Dasselbe ist nun auch bei einer der beliebtesten Neuzüchtungen aus jüngerer Zeit geschehen: Im Jahr 1983 war die pilzresistente Sorte Souvignier Gris vom Rebenzüchter Norbert Becker am Weinbauinstitut Freiburg gekreuzt worden, in den Büchern wurde sie von Beginn an als Kreuzung aus Cabernet Sauvignon und Bronner geführt. Auch in diesem Fall hat die Genanalyse jetzt die Buchhaltung der Rebenzüchter korrigiert, denn eine aktuelle Untersuchung konnte die Genetik des Souvignier Gris eindeutig den Elternsorten Seyval blanc (Mutter) und Zähringer (Vater) zuordnen.

Eine Erfolgsgeschichte

Ernst Weinmann, der heute in Freiburg für die Resistenzzüchtung zuständig ist und der die Untersuchung am Geilweilerhof in Siebeldingen in Auftrag gegeben hatte, verweist darauf, dass bei Neuzüchtungen trotz grösster Sorgfalt immer Irrtümer möglich seien: «Wir machen pro Jahr etwa 50 Kreuzungskombinationen mit mehreren Tausend Nachkommen, alleine die Menge der Nachkommen bringt eine gewisse Verwechslungsgefahr bei den Sämlingen mit sich. Dazu kommt noch, dass es während der Kreuzungsarbeiten beispielsweise auch zu Fremdbefruchtungen kommen kann.»

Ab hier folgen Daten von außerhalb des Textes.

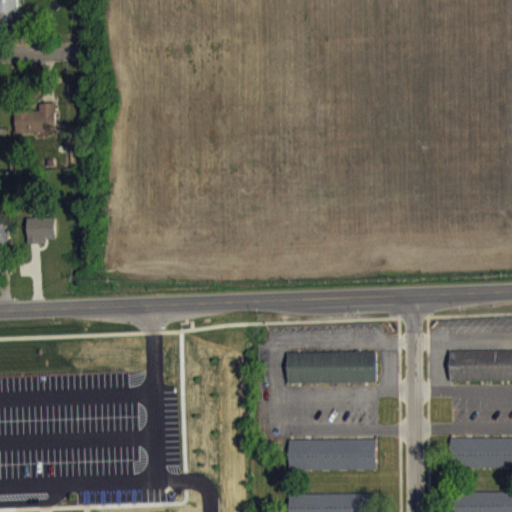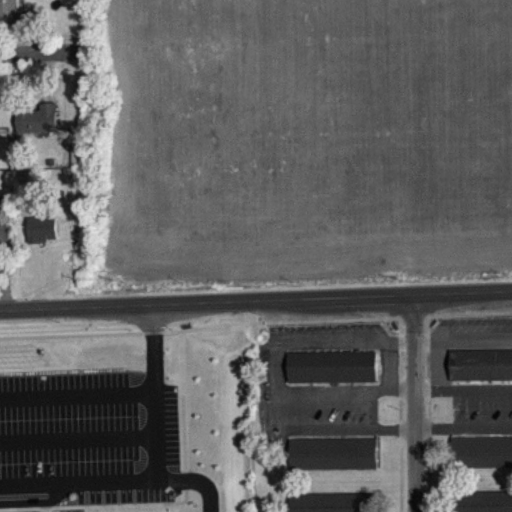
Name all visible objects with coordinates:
road: (26, 59)
building: (38, 129)
building: (43, 239)
building: (5, 241)
road: (255, 300)
road: (475, 350)
road: (425, 351)
road: (331, 352)
road: (400, 352)
building: (481, 375)
road: (438, 376)
road: (275, 377)
building: (333, 377)
road: (388, 377)
road: (475, 401)
road: (332, 402)
road: (400, 402)
road: (425, 402)
road: (412, 403)
road: (276, 422)
road: (462, 440)
road: (344, 441)
building: (482, 462)
building: (334, 464)
road: (75, 481)
building: (484, 506)
building: (332, 507)
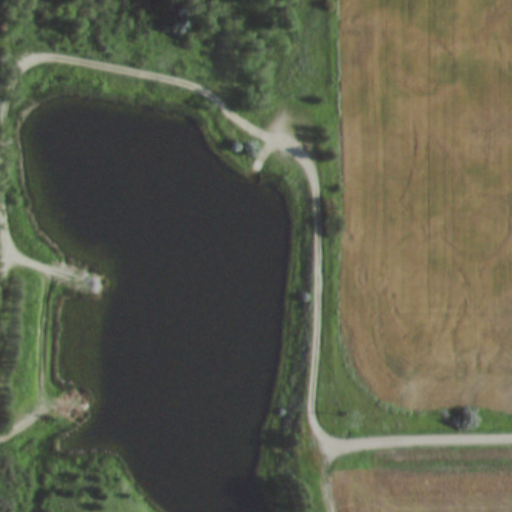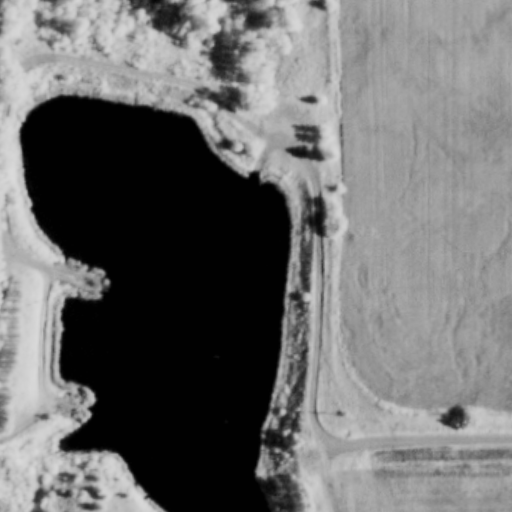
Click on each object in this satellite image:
road: (82, 52)
dam: (116, 91)
road: (263, 149)
road: (48, 261)
road: (3, 269)
road: (313, 306)
road: (424, 442)
road: (326, 479)
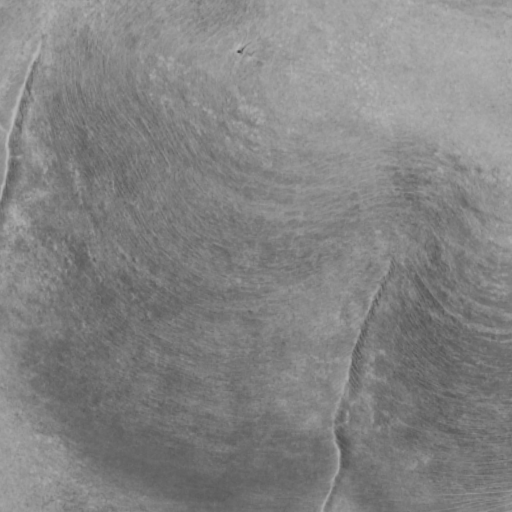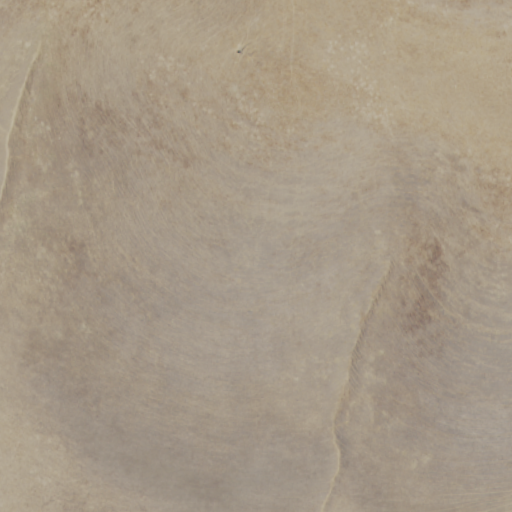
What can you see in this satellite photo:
park: (256, 255)
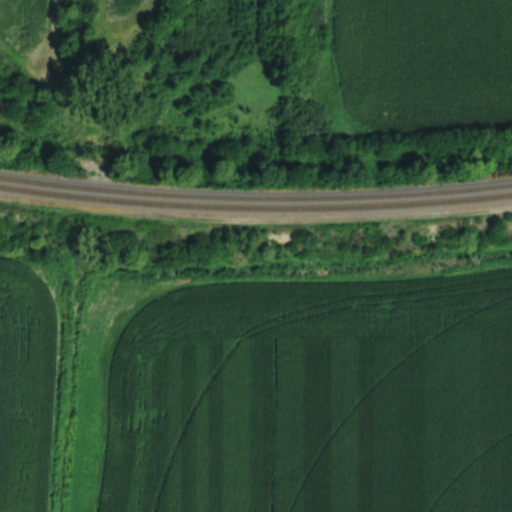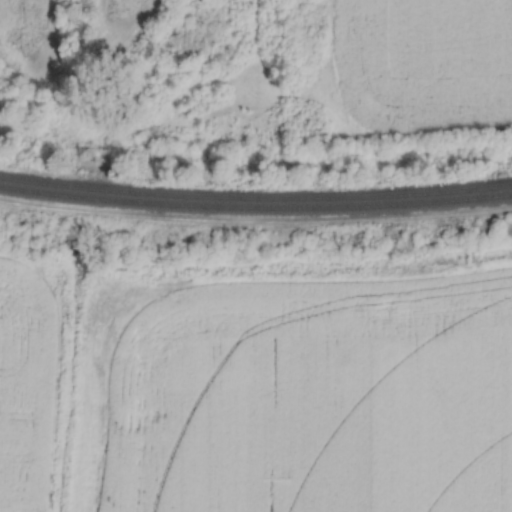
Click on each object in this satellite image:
railway: (255, 198)
railway: (255, 208)
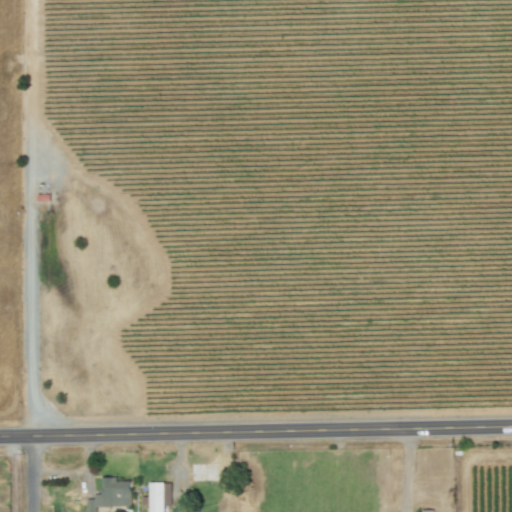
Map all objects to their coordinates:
road: (30, 303)
road: (255, 432)
road: (406, 471)
road: (32, 475)
building: (111, 495)
building: (158, 496)
building: (427, 511)
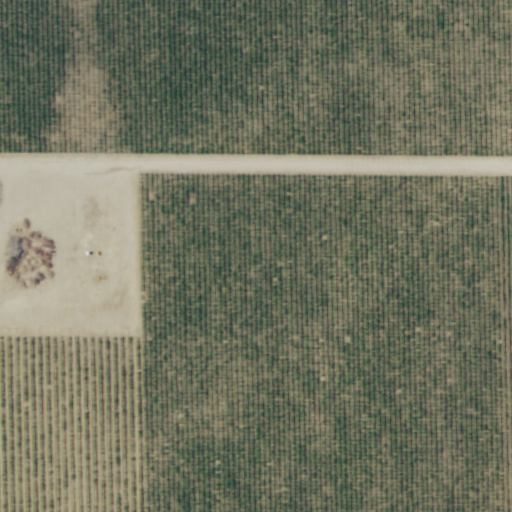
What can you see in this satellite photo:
road: (316, 164)
crop: (256, 256)
wastewater plant: (70, 263)
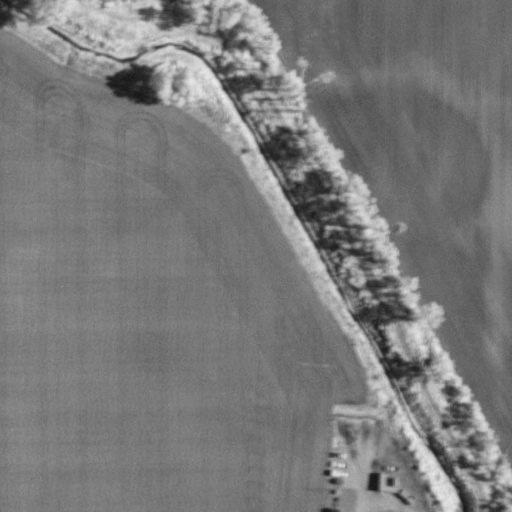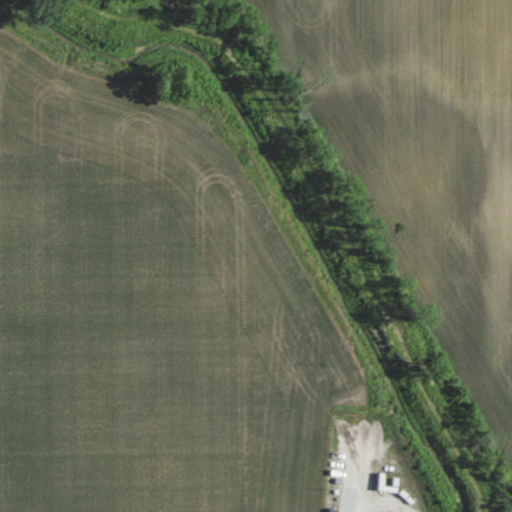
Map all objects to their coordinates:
building: (331, 511)
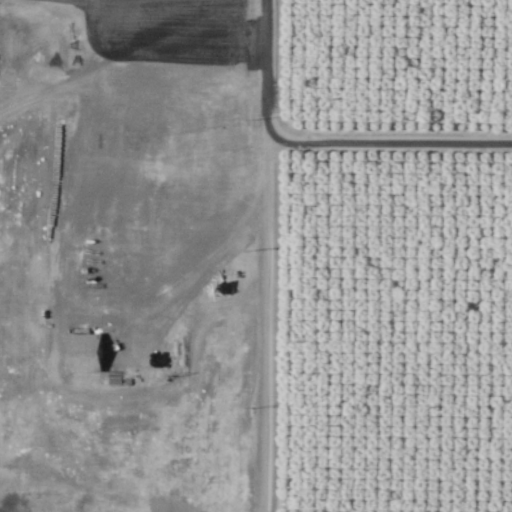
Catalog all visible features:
road: (176, 41)
road: (118, 60)
road: (327, 139)
road: (265, 312)
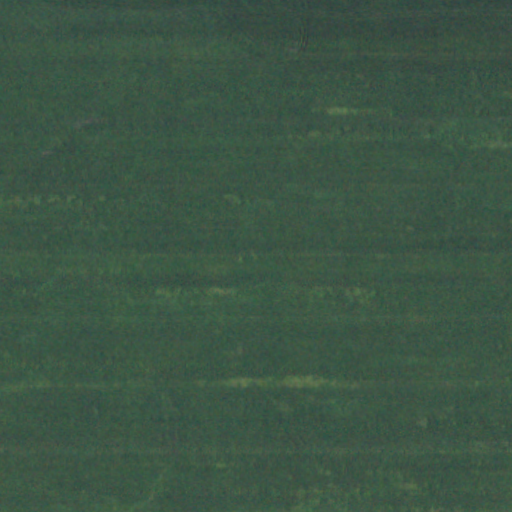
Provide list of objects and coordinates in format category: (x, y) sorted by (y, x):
crop: (256, 256)
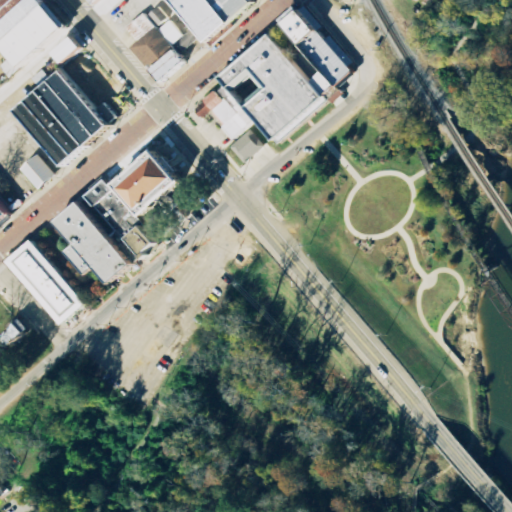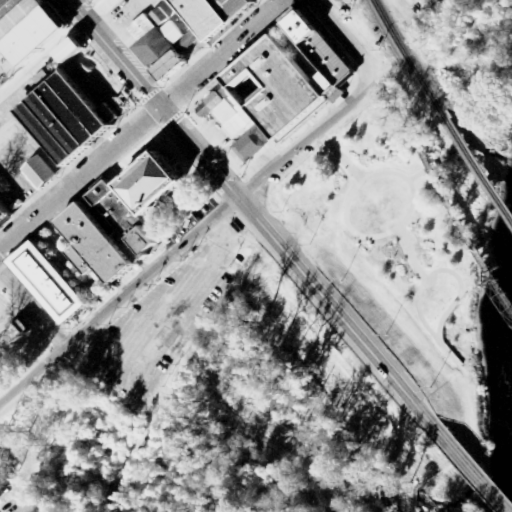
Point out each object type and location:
building: (96, 1)
building: (91, 2)
building: (429, 2)
building: (434, 2)
building: (229, 7)
building: (214, 14)
building: (200, 16)
building: (160, 17)
building: (143, 28)
building: (28, 30)
building: (24, 31)
road: (345, 36)
road: (52, 45)
building: (158, 46)
building: (317, 48)
building: (66, 50)
building: (74, 51)
building: (163, 51)
road: (113, 53)
road: (222, 54)
railway: (406, 56)
building: (282, 83)
building: (323, 83)
building: (273, 86)
road: (467, 88)
building: (82, 105)
traffic signals: (161, 108)
building: (70, 115)
building: (74, 118)
building: (58, 125)
railway: (410, 132)
building: (47, 135)
road: (305, 139)
road: (36, 144)
parking lot: (11, 147)
building: (251, 147)
railway: (476, 166)
building: (38, 172)
building: (41, 172)
road: (416, 176)
road: (80, 178)
building: (154, 182)
building: (145, 183)
road: (413, 196)
park: (412, 199)
building: (2, 213)
building: (5, 213)
building: (127, 219)
building: (120, 220)
road: (258, 222)
railway: (462, 231)
building: (90, 244)
building: (97, 245)
road: (411, 253)
building: (46, 282)
building: (53, 284)
road: (118, 299)
road: (450, 306)
road: (32, 308)
road: (418, 312)
parking lot: (167, 317)
river: (503, 318)
road: (393, 381)
park: (272, 421)
road: (472, 427)
road: (130, 459)
road: (468, 468)
building: (1, 486)
road: (415, 487)
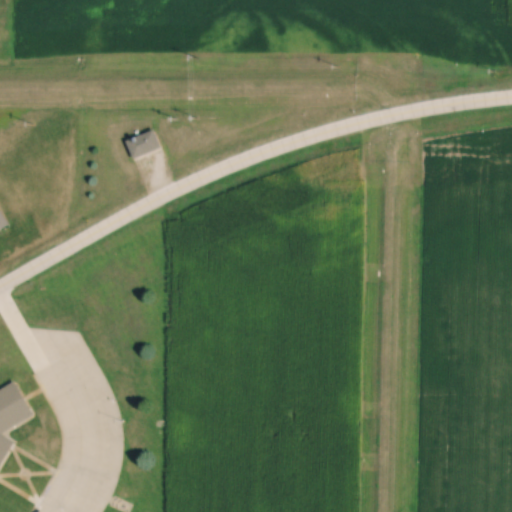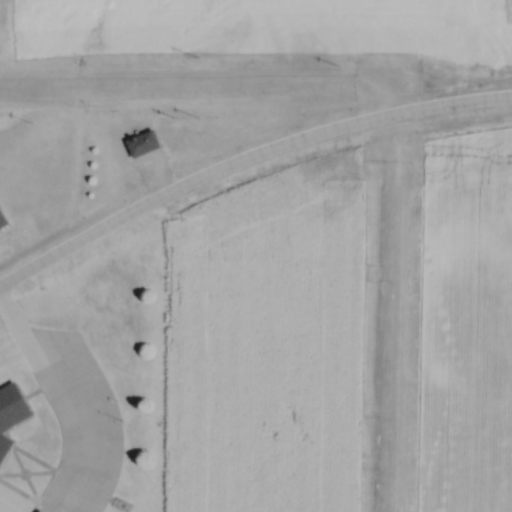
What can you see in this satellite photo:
road: (456, 107)
building: (146, 145)
road: (193, 183)
building: (4, 224)
road: (53, 397)
building: (11, 413)
building: (12, 418)
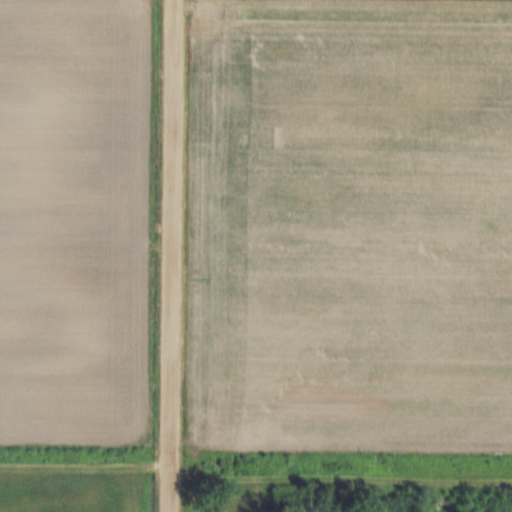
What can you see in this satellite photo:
road: (181, 256)
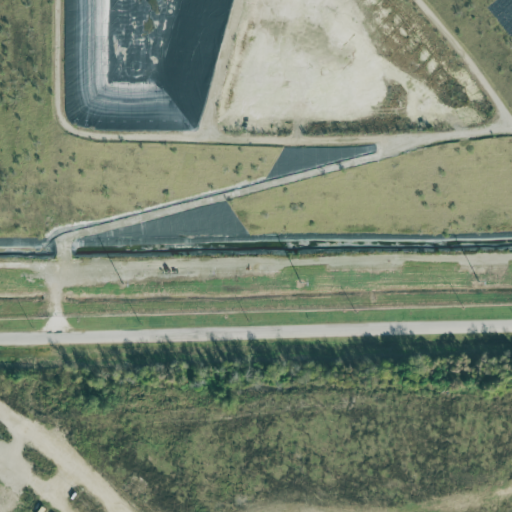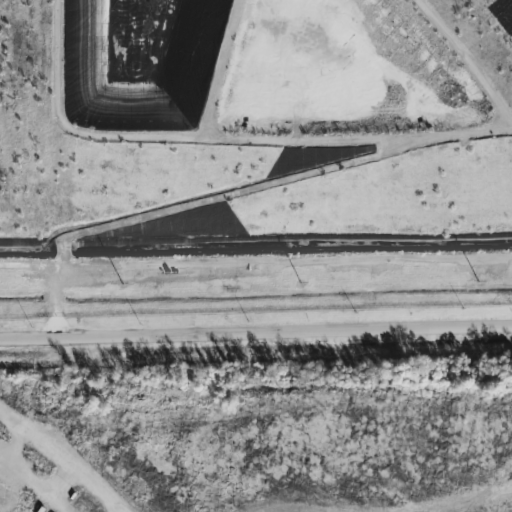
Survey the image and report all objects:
road: (256, 332)
road: (74, 471)
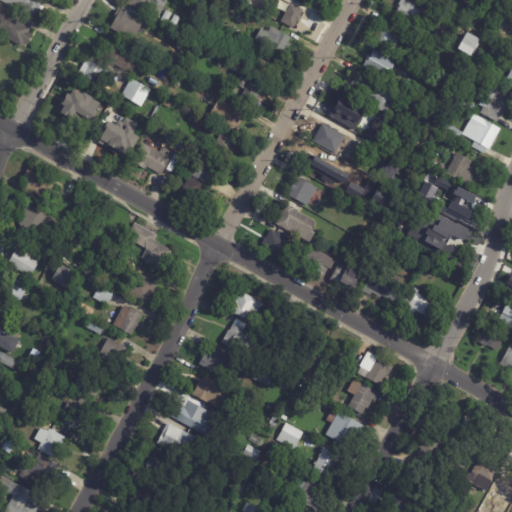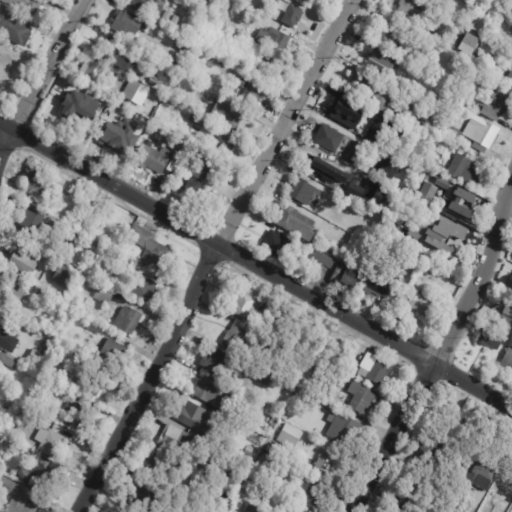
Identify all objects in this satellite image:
building: (249, 0)
building: (307, 0)
building: (309, 1)
building: (468, 2)
building: (24, 6)
building: (26, 6)
building: (145, 6)
building: (148, 7)
building: (178, 7)
building: (407, 11)
building: (408, 12)
building: (274, 14)
building: (293, 14)
building: (291, 15)
road: (432, 15)
building: (261, 18)
building: (125, 23)
building: (128, 23)
building: (507, 24)
building: (14, 28)
building: (14, 29)
building: (179, 29)
building: (386, 34)
building: (390, 35)
building: (271, 38)
building: (278, 40)
building: (471, 43)
building: (466, 44)
building: (117, 55)
building: (211, 58)
building: (262, 62)
building: (263, 62)
building: (122, 63)
building: (378, 63)
building: (380, 64)
building: (2, 69)
building: (92, 72)
building: (89, 73)
road: (40, 76)
building: (510, 78)
building: (178, 84)
building: (411, 85)
building: (249, 88)
building: (135, 92)
building: (137, 92)
building: (252, 93)
building: (374, 93)
building: (375, 96)
building: (462, 99)
building: (497, 103)
building: (167, 104)
building: (493, 104)
building: (78, 106)
building: (226, 114)
building: (229, 114)
building: (68, 115)
building: (352, 115)
building: (355, 116)
building: (437, 118)
building: (198, 121)
building: (381, 122)
building: (454, 131)
building: (479, 133)
building: (482, 133)
building: (118, 136)
building: (95, 138)
building: (329, 139)
building: (332, 140)
building: (177, 143)
building: (222, 145)
building: (222, 146)
building: (152, 158)
building: (154, 158)
building: (351, 159)
building: (208, 163)
building: (173, 164)
building: (314, 164)
building: (317, 165)
building: (462, 171)
building: (465, 171)
building: (201, 174)
building: (199, 175)
building: (35, 183)
building: (37, 183)
building: (190, 186)
building: (192, 186)
building: (301, 191)
building: (303, 192)
road: (509, 193)
building: (455, 200)
building: (403, 204)
building: (134, 218)
building: (342, 219)
building: (31, 221)
building: (73, 221)
building: (30, 223)
building: (295, 223)
building: (297, 223)
building: (61, 228)
building: (325, 229)
building: (74, 235)
building: (441, 235)
building: (468, 237)
building: (444, 239)
road: (216, 243)
building: (273, 243)
building: (277, 244)
building: (148, 246)
building: (150, 246)
building: (307, 252)
road: (212, 255)
building: (324, 259)
building: (22, 260)
building: (24, 260)
building: (123, 263)
road: (482, 274)
building: (73, 275)
building: (61, 276)
building: (504, 283)
building: (381, 285)
building: (384, 285)
building: (94, 287)
building: (141, 288)
building: (142, 289)
building: (15, 293)
building: (102, 295)
building: (104, 295)
building: (11, 296)
building: (41, 298)
building: (415, 302)
building: (421, 304)
building: (244, 306)
building: (247, 307)
building: (506, 314)
building: (507, 315)
building: (276, 317)
building: (2, 319)
building: (126, 320)
building: (129, 320)
building: (1, 322)
building: (96, 327)
building: (236, 338)
building: (239, 338)
building: (489, 339)
building: (491, 339)
building: (36, 343)
building: (110, 350)
building: (111, 352)
building: (508, 358)
building: (213, 360)
building: (9, 361)
building: (218, 362)
building: (371, 366)
building: (373, 369)
building: (349, 370)
building: (262, 376)
building: (87, 380)
building: (92, 382)
road: (473, 385)
building: (55, 388)
building: (209, 392)
building: (213, 393)
building: (360, 397)
building: (362, 397)
building: (3, 412)
building: (73, 413)
building: (76, 415)
building: (193, 415)
building: (192, 417)
building: (275, 421)
building: (342, 429)
building: (347, 430)
building: (288, 435)
building: (290, 436)
road: (393, 437)
building: (173, 438)
building: (48, 439)
building: (176, 440)
building: (50, 441)
building: (429, 448)
building: (250, 452)
building: (271, 455)
building: (426, 459)
building: (325, 462)
building: (327, 462)
building: (154, 463)
building: (160, 466)
building: (41, 474)
building: (480, 474)
building: (483, 476)
building: (233, 477)
building: (504, 487)
building: (505, 488)
building: (310, 490)
building: (235, 491)
building: (306, 491)
building: (150, 496)
building: (21, 497)
building: (19, 499)
building: (207, 503)
building: (402, 506)
building: (250, 508)
building: (250, 508)
building: (298, 511)
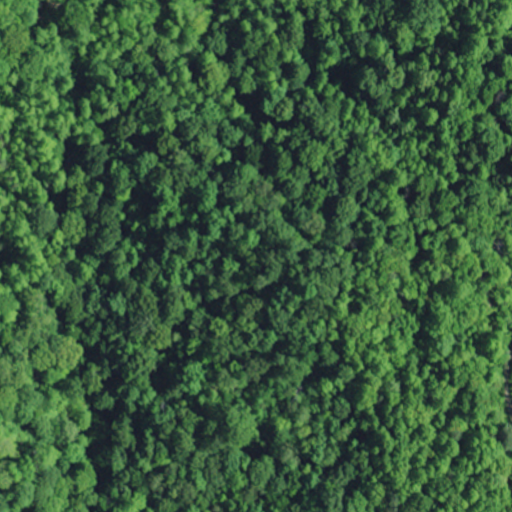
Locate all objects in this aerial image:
road: (19, 74)
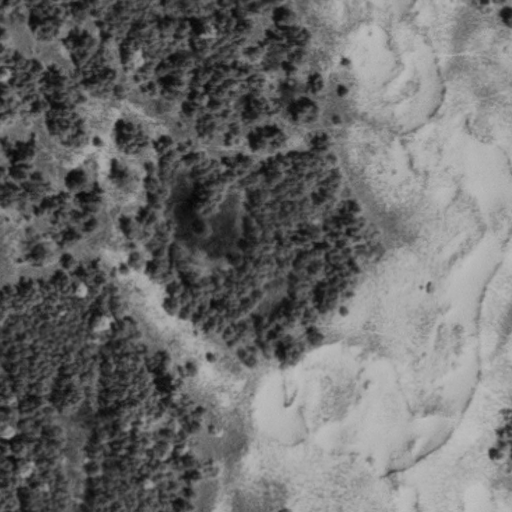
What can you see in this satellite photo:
park: (256, 256)
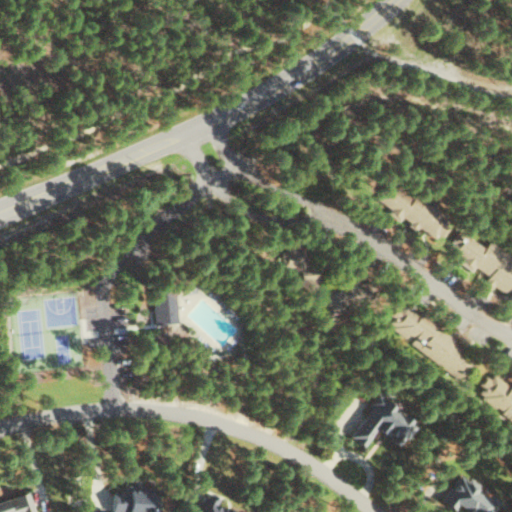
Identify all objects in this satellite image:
road: (410, 64)
road: (170, 91)
road: (208, 124)
road: (270, 186)
building: (412, 210)
road: (348, 224)
road: (122, 259)
building: (484, 260)
building: (296, 261)
building: (163, 306)
park: (47, 332)
building: (429, 340)
building: (497, 392)
road: (58, 416)
building: (383, 422)
road: (259, 437)
building: (469, 496)
building: (134, 499)
building: (16, 503)
building: (209, 505)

Wichtiger als die Genealogie, so Weinmann weiter, sei natürlich, «wie sich die Sorte draussen im Weinberg verhält und welche Weinqualitäten aus den Trauben produziert werden können.» Und hier stellen die Winzer dem Souvignier Gris ein glänzendes Zeugnis aus: Gegen echten und falschen Mehltau zeigt die Züchtung den Erfahrungsberichten zufolge hohe, gegen Botrytis sogar sehr hohe Widerstandskraft. Da die Sorte spät austreibt, ist sie eine Option für frostgefährdete Standorte. Zugleich wird sie aber auch nicht zu spät reif, so dass sie sich auch für kühlere Lagen und (nördliche) Gegenden mit eher kurzer Vegetationsperiode eignet. Nicht zuletzt kann die Sorte für ein breites Spektrum von Weinen eingesetzt werden, von beschwingt-fruchtbetonten Weinen bis hin zu gehaltvoll-stoffigen oder sogar in Maischegärung bereiteten Typen. Kein Wunder, dass die Anbaufläche zuletzt stark gestiegen ist: Zwischen 2019 und 2021 hat sich die Anbaufläche in Deutschland quasi verdoppelt, auf zuletzt 131 Hektar.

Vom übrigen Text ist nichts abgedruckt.